Prompt | When the records are reproduced, each one must match exactly, and no picture may be kept.

Before-and-after object listings
● ● ●
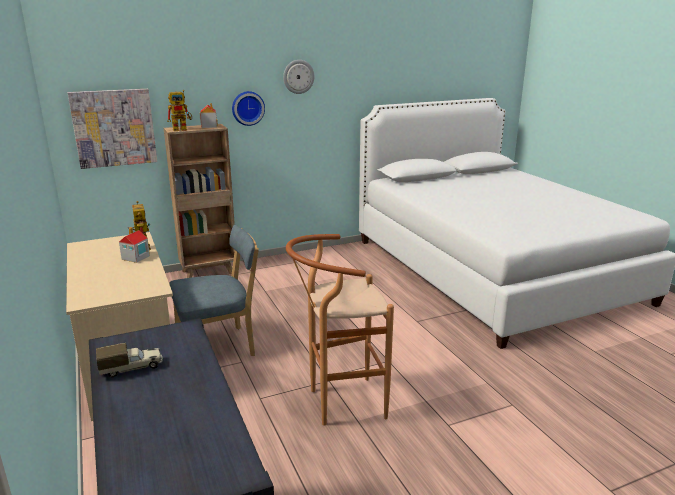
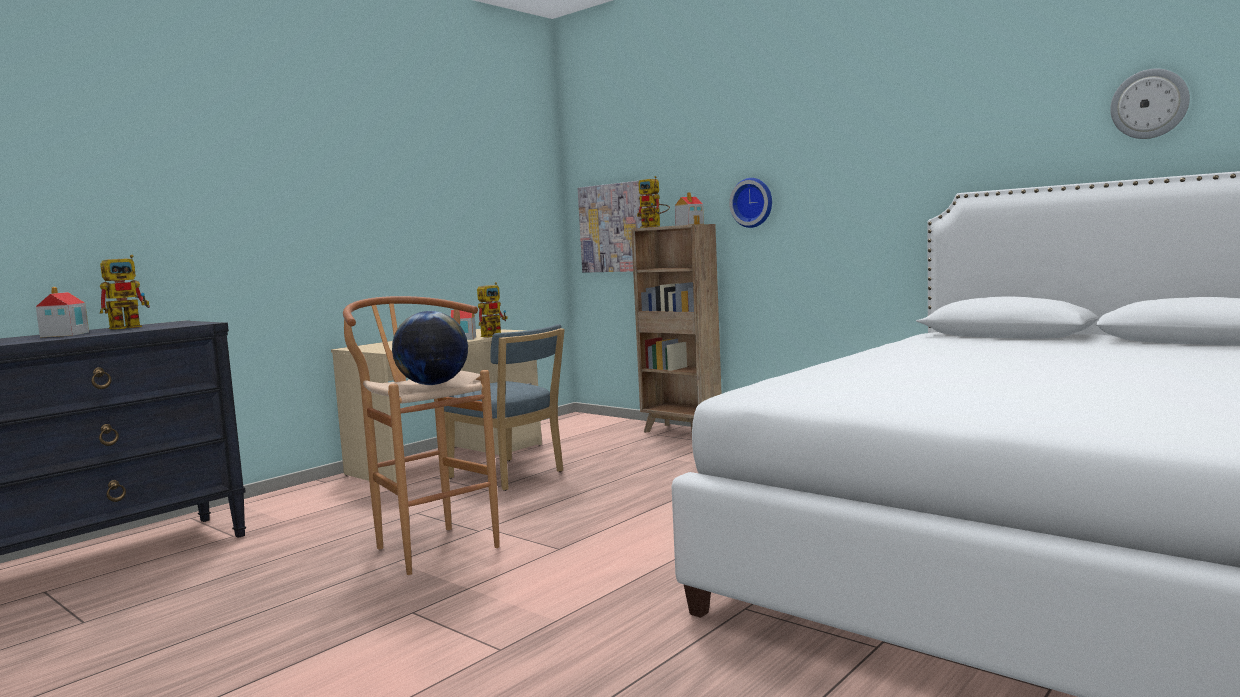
camera: 65 degrees right, 15 degrees down
toy truck [96,343,163,377] -> toy robot [100,255,150,330]
wall clock [283,60,314,94] -> wall clock moved to [1110,69,1190,139]
none -> toy house [36,287,89,337]
none -> globe [392,311,468,385]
● ● ●
Response |
camera: 65 degrees right, 15 degrees down
toy truck [96,343,163,377] -> toy robot [100,255,150,330]
wall clock [283,60,314,94] -> wall clock moved to [1110,69,1190,139]
none -> toy house [36,287,89,337]
none -> globe [392,311,468,385]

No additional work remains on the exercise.